[Collection entries]

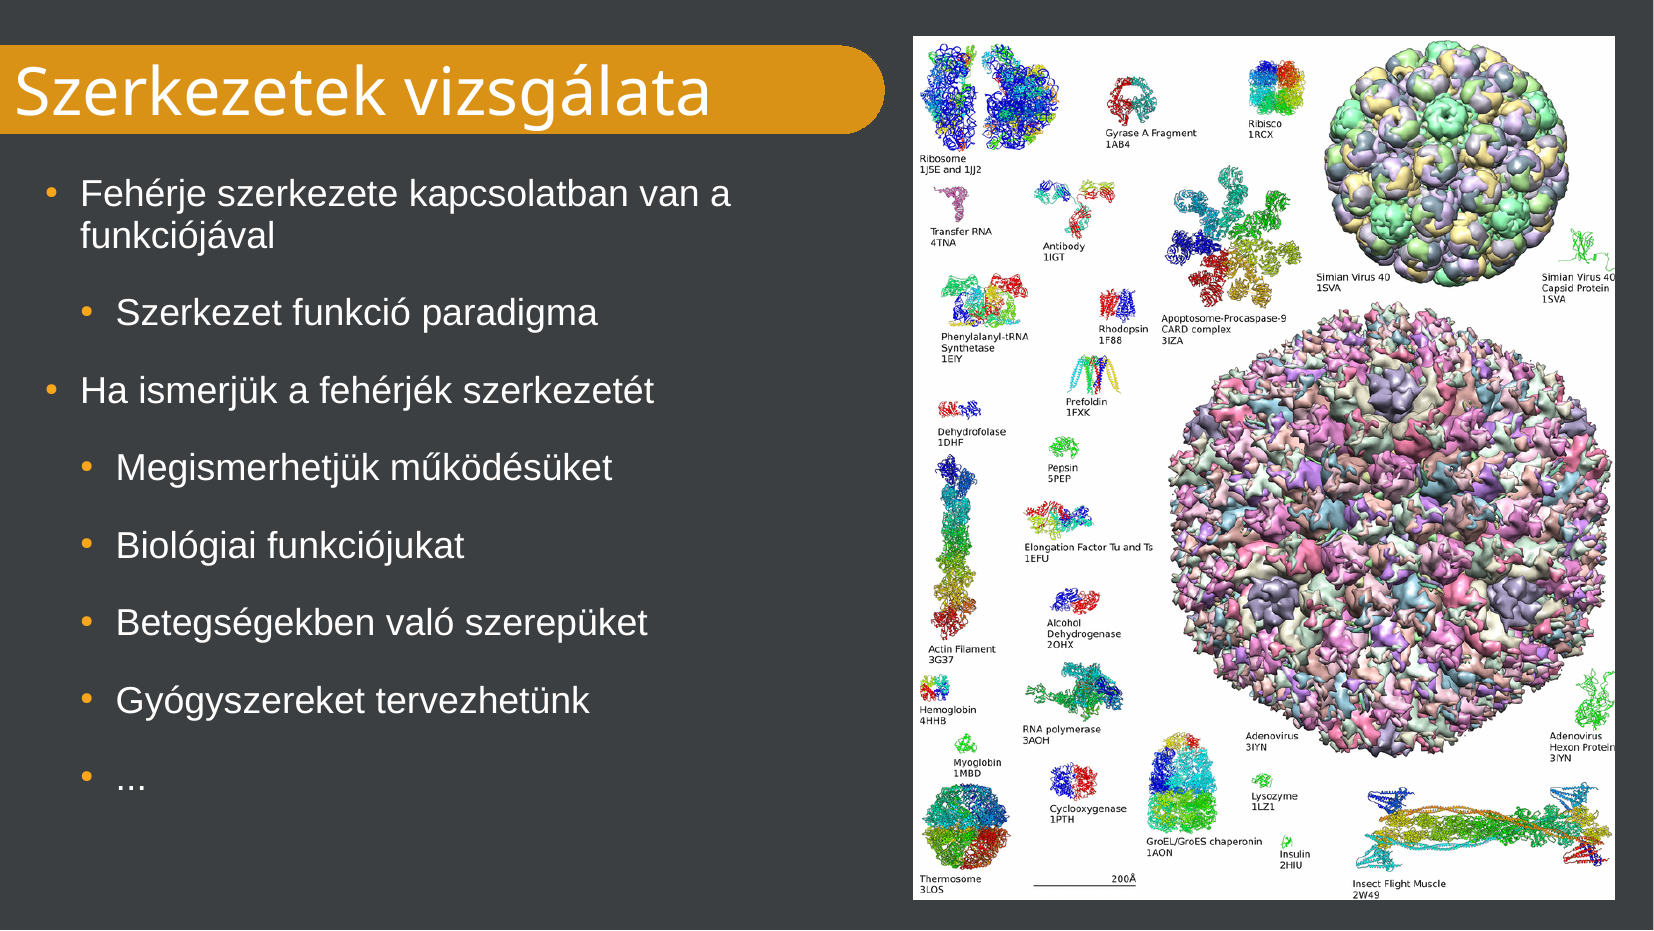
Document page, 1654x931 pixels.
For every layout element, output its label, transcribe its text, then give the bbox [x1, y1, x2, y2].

text_box [0, 44, 886, 135]
text_box Szerkezetek vizsgálata [0, 45, 841, 135]
text_box Fehérje szerkezete kapcsolatban van a funkciójával Szerkezet funkció paradigma Ha ismerjük a fehérjék szerkezetét Megismerhetjük működésüket Biológiai funkciójukat Betegségekben való szerepüket Gyógyszereket tervezhetünk ... [30, 165, 886, 886]
picture [913, 36, 1615, 901]
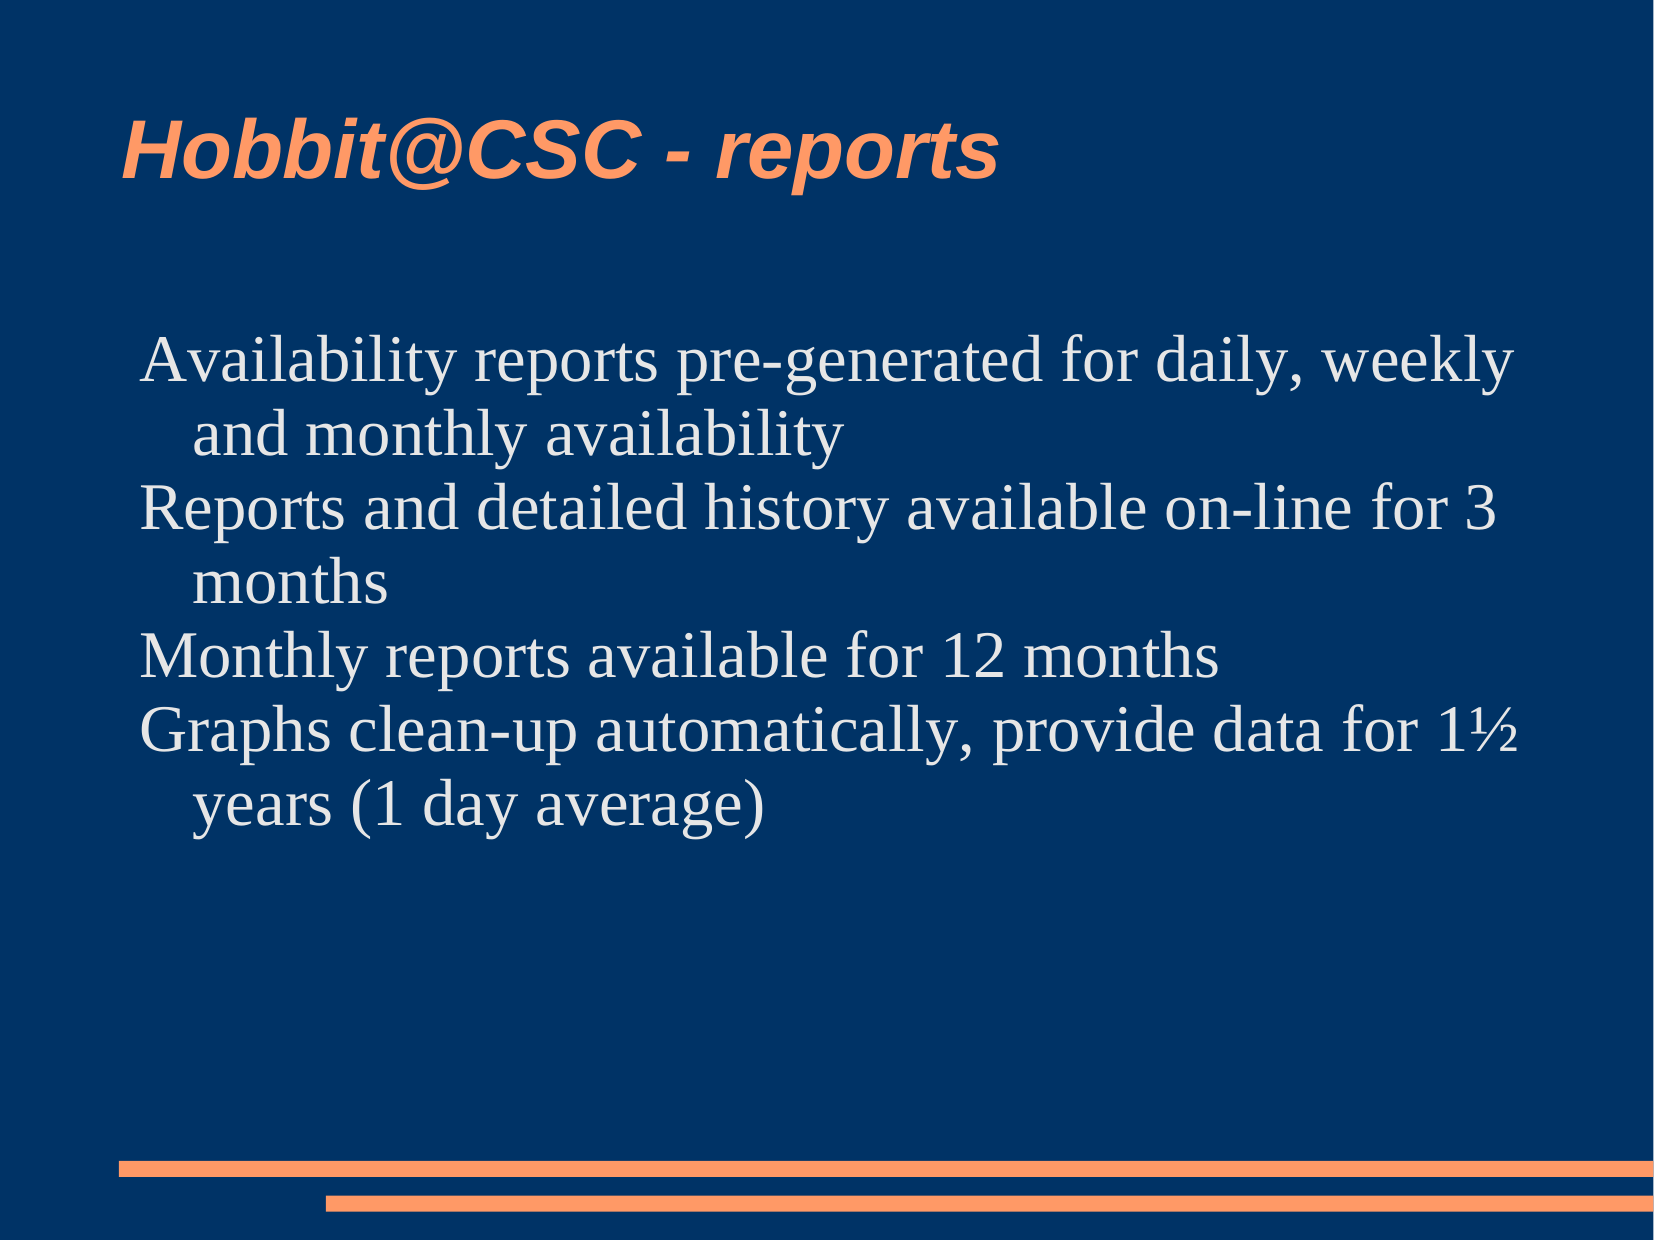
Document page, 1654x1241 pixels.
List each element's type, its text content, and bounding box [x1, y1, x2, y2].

list Availability reports pre-generated for daily, weekly and monthly availability Reports and detailed history available on-line for 3 months Monthly reports available for 12 months Graphs clean-up automatically, provide data for 1½ years (1 day average) [121, 322, 1561, 1133]
title Hobbit@CSC - reports [121, 46, 1534, 254]
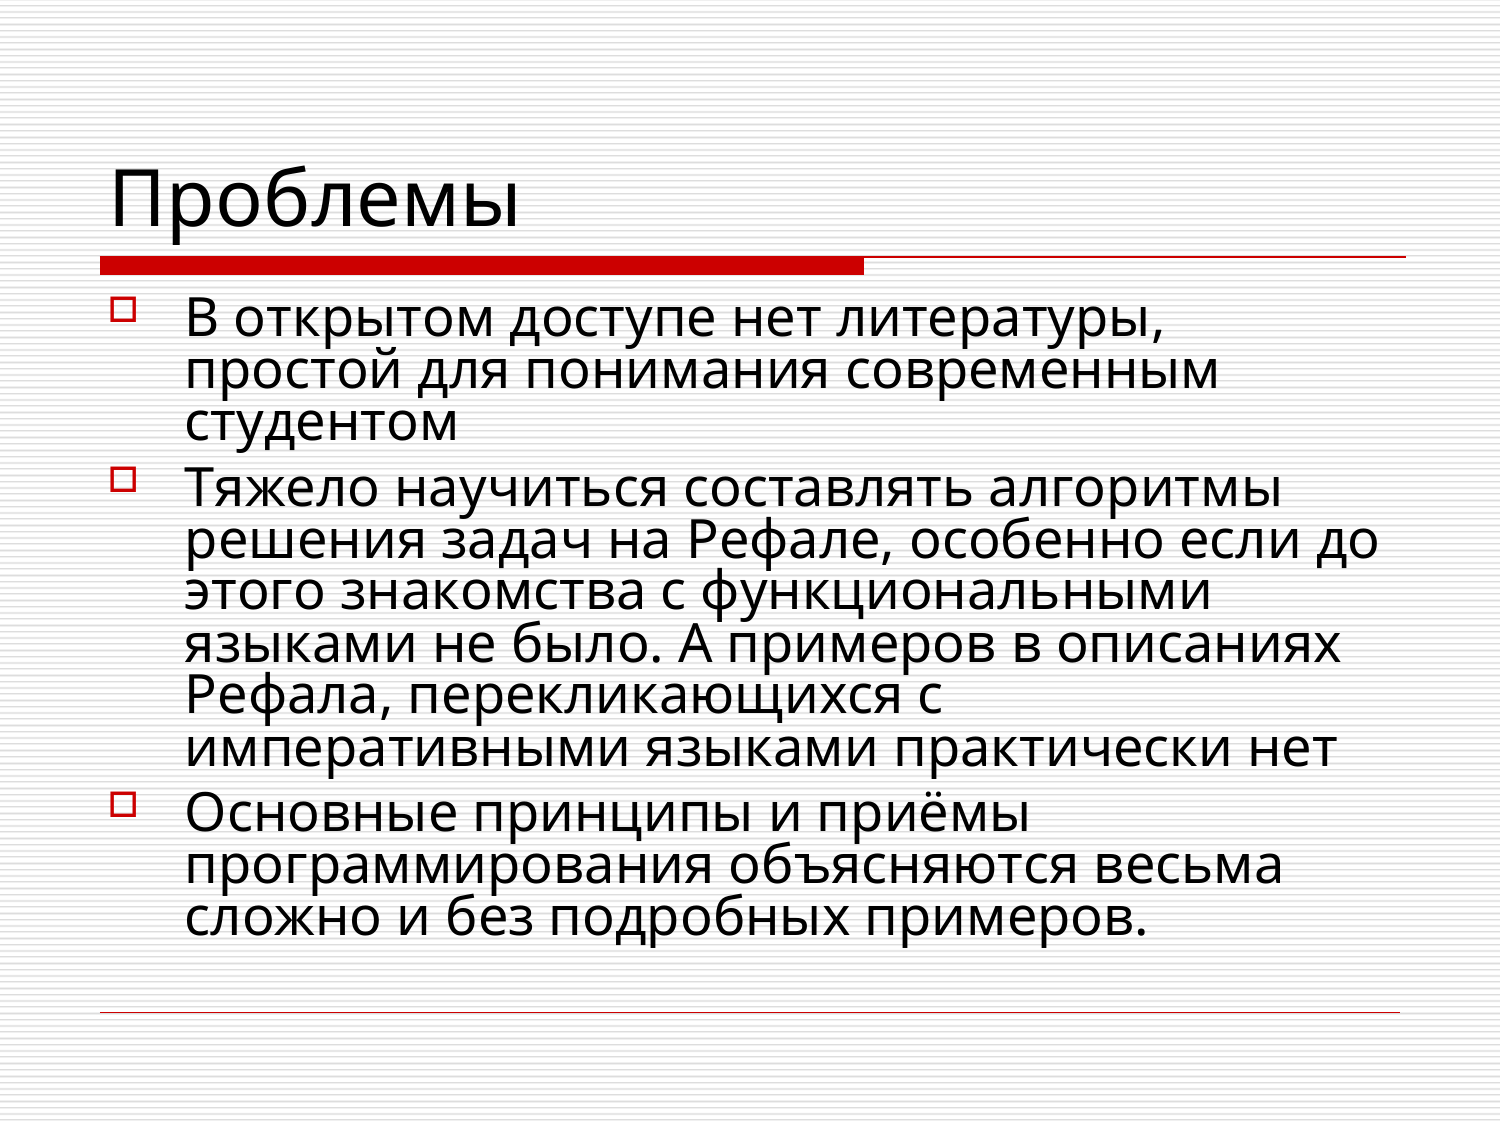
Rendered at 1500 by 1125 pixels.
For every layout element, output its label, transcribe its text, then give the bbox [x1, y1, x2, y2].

list В открытом доступе нет литературы, простой для понимания современным студентом Тяжело научиться составлять алгоритмы решения задач на Рефале, особенно если до этого знакомства с функциональными языками не было. А примеров в описаниях Рефала, перекликающихся с императивными языками практически нет Основные принципы и приёмы программирования объясняются весьма сложно и без подробных примеров. [92, 287, 1406, 988]
title Проблемы [94, 49, 1407, 250]
picture [0, 0, 1500, 1125]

- Task description: Can you edit the rows above so that "Document page" is replaced by "Scanned page" and everything else stays unchanged? Leave the pictures out of your answer.

- Result of this task:
Scanned page, 1654x931 pixels.
For every layout element, output its label, transcribe its text, then give the bbox [x1, y1, x2, y2].

text_box [0, 44, 886, 135]
text_box Szerkezetek vizsgálata [0, 45, 841, 135]
text_box Fehérje szerkezete kapcsolatban van a funkciójával Szerkezet funkció paradigma Ha ismerjük a fehérjék szerkezetét Megismerhetjük működésüket Biológiai funkciójukat Betegségekben való szerepüket Gyógyszereket tervezhetünk ... [30, 165, 886, 886]
picture [913, 36, 1615, 901]
Scanned page, 1654x1241 pixels.
List each element's type, its text content, and bounding box [x1, y1, x2, y2].

list Availability reports pre-generated for daily, weekly and monthly availability Reports and detailed history available on-line for 3 months Monthly reports available for 12 months Graphs clean-up automatically, provide data for 1½ years (1 day average) [121, 322, 1561, 1133]
title Hobbit@CSC - reports [121, 46, 1534, 254]
Rendered at 1500 by 1125 pixels.
For every layout element, output its label, transcribe its text, then give the bbox [x1, y1, x2, y2].

list В открытом доступе нет литературы, простой для понимания современным студентом Тяжело научиться составлять алгоритмы решения задач на Рефале, особенно если до этого знакомства с функциональными языками не было. А примеров в описаниях Рефала, перекликающихся с императивными языками практически нет Основные принципы и приёмы программирования объясняются весьма сложно и без подробных примеров. [92, 287, 1406, 988]
title Проблемы [94, 49, 1407, 250]
picture [0, 0, 1500, 1125]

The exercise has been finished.